● **WHAT YOU NEED TO DO**
a – Answer these from the text on the DOL's ESG investing rule:
(i) On what date did the DOL first propose the rule?
(ii) In what year did the U.S. Supreme Court unanimously hold that participants' interests refer to financial rather than nonpecuniary benefits?
(iii) What does the duty of prudence prevent a fiduciary from doing?
b – Please extend the text on the DOL's ESG investing rule, picking up after its final sentence.

● **SOURCE EXTRACT**
—————

On October 30, 2020, the U.S. Department of Labor (DOL) issued a final rule regarding the use by Employee Retirement Income Security Act of 1974, as amended (ERISA), fiduciaries of nonpecuniary, such as environmental, social and corporate governance (ESG), considerations when investing the assets of employee benefit plans subject to ERISA. In the News Release announcing the final rule, DOL Secretary Scalia stated that "This rule will ensure that retirement plan fiduciaries are focused on the financial interests of plan participants and beneficiaries, rather than on other, non-pecuniary goals or policy objectives." The rule was initially proposed by the DOL on June 23, 2020, and the DOL made several changes to the proposed rule in response to over 1,100 unique comment letters that it received.

In the preamble to the final rule, the DOL noted its concern that "the growing emphasis on ESG investing may prompt ERISA plan fiduciaries to make investment decisions for purposes distinct from providing benefits to participants and beneficiaries and defraying reasonable expenses of administering the plan" (i.e., the "exclusive purpose" rule under Section 404(a) of ERISA). In the preamble to the proposed rule, the DOL noted that "[c]ourts have interpreted the exclusive purpose rule of ERISA section
404(a)(1)(A) to require fiduciaries to act with 'complete and undivided loyalty to the beneficiaries,' observing that their decisions must 'be made with an eye single to the interests of the participants and beneficiaries.'  The U.S. Supreme Court as recently as 2014 unanimously held in the context of ERISA retirement plans that such interests must be understood to refer to 'financial' rather than 'nonpecuniary' benefits, and federal appellate courts have described ERISA's fiduciary duties as 'the highest known to the law.'"

The DOL specifically noted its concern that some investment products may be marketed to ERISA fiduciaries on the basis of purported benefits and goals unrelated to financial performance. For example, the DOL noted its understanding that, in the case of some ESG investment funds being offered to ERISA defined contribution plans, fund managers are representing that the fund is appropriate for ERISA plan investment platforms, while acknowledging in disclosure materials that the fund may perform differently or forgo certain opportunities, or accept different investment risks, in order to pursue the ESG objectives. The DOL noted that the final rule is designed to make clear that ERISA fiduciaries may not invest in ESG vehicles when they understand an underlying investment strategy of the vehicle is to subordinate return or increase risk for the purpose of nonpecuniary objectives. The duty of loyalty, a bedrock principle of ERISA, requires those serving as fiduciaries to act with a single-minded focus on the interests of beneficiaries. In addition, the DOL noted that the duty of prudence prevents a fiduciary from choosing an investment alternative that is financially less beneficial than an available alternative.

—————

● **GIVEN DATA**

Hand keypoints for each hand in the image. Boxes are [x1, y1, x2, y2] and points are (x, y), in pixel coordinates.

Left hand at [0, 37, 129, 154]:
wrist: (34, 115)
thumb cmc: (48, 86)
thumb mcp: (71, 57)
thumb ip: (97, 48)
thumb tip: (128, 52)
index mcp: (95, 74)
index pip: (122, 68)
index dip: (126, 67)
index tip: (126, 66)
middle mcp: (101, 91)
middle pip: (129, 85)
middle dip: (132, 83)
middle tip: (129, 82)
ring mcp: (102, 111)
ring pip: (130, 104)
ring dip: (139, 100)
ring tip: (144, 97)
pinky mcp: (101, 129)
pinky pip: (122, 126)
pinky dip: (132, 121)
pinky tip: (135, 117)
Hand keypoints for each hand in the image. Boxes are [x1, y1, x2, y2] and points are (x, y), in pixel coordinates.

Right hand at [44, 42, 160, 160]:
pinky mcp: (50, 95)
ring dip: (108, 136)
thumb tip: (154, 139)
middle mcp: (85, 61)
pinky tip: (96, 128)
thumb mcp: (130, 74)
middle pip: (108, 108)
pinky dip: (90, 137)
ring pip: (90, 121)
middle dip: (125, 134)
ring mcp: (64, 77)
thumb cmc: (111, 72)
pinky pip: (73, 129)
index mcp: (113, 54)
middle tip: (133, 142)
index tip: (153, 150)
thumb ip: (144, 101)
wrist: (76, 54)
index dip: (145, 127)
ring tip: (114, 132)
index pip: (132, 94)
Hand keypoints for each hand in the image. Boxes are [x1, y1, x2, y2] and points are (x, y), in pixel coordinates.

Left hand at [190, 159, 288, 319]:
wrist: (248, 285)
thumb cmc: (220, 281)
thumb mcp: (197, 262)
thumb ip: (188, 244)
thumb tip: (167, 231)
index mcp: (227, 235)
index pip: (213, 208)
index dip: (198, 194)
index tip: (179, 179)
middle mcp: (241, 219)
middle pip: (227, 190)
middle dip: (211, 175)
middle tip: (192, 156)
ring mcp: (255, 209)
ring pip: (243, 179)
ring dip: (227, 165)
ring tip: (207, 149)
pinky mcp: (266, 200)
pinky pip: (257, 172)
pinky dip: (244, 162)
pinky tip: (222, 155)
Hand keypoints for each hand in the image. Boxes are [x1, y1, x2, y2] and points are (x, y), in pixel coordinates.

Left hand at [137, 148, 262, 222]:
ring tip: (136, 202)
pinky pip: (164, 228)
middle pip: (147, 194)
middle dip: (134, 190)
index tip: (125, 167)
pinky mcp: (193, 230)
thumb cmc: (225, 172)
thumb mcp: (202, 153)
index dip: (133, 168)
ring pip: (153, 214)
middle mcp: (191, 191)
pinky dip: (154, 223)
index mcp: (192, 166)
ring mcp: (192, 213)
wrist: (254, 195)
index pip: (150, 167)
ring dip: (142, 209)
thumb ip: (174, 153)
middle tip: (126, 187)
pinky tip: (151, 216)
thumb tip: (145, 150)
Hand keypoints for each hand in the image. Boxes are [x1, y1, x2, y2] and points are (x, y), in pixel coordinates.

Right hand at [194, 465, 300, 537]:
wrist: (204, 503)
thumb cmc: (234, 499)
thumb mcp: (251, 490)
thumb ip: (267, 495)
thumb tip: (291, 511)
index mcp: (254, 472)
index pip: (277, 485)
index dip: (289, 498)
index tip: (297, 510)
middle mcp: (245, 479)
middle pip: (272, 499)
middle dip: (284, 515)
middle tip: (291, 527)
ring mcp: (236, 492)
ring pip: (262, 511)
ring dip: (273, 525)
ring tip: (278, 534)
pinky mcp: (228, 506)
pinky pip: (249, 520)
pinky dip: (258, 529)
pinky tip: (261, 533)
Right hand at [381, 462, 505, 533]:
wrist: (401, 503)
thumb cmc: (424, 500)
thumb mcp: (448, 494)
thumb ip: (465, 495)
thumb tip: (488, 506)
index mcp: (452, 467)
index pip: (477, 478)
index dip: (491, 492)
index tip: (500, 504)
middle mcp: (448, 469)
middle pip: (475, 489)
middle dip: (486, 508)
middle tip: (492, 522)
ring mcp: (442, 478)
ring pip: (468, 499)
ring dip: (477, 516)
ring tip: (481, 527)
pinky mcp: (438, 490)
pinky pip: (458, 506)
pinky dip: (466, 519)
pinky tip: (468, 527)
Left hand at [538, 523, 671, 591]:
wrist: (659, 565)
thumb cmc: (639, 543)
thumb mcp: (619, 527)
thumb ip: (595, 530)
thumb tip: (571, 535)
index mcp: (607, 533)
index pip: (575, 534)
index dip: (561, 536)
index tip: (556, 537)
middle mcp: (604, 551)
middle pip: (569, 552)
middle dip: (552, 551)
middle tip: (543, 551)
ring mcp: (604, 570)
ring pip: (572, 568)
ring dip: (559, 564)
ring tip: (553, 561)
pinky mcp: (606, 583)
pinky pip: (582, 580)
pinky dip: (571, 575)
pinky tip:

—————

● **ANSWERS TO THIS EXERCISE**
a –
(i) June 23, 2020
(ii) 2014
(iii) Choosing an investment alternative that is financially less beneficial than an available alternative

b –
In the preamble to the proposed rule, the DOL stated that the regulation is merely a codification of the DOL's "longstanding and consistent position, reiterated in multiple forms of guidance and based on the explicit language of ERISA itself" that in making investment decisions, plan fiduciaries must be focused solely on the plan's financial risks and returns, and the interests of plan participants and beneficiaries. In short, "ERISA fiduciaries must never sacrifice investment returns, take on additional investment risk, or pay higher fees to promote non-pecuniary benefits or goals."

With this background in mind, the final rule:

  • Sets forth in regulatory context the DOL's prior guidance that (i) an ERISA fiduciary's duties of prudence and loyalty are satisfied where the fiduciary has "selected investments and/or investment courses of action based solely on their pecuniary factors and not on the basis of any non-pecuniary factor" and (ii) ERISA fiduciaries are prohibited from subordinating the interests of participants and beneficiaries to the fiduciary's or another's interests. While the proposed rule explicitly referenced ESG factors, the final rule limits its discussion to the more general concept of pecuniary factors, which are defined as "a factor that a fiduciary prudently determines is expected to have material effect on the risk and/or return of an investment based on appropriate investment horizons consistent with the plan's investment objectives and the funding policy established pursuant to section 402(b)(1) of ERISA."
  • Amends the existing DOL regulation regarding ERISA fiduciary duties to provide that fiduciaries must compare investments (or investment courses of action) to other available investments (or investment courses of action) based solely on economic factors (i.e., the risk of loss and the opportunity for gain (or other return) with an investment compared to the opportunity for gain (or other return) associated with reasonable available alternatives with similar risks, in each case as part of the plan's portfolio). The basic concept is that fiduciaries are reminded that they should not let nonpecuniary considerations distract them from obtaining the best economic results for the plan.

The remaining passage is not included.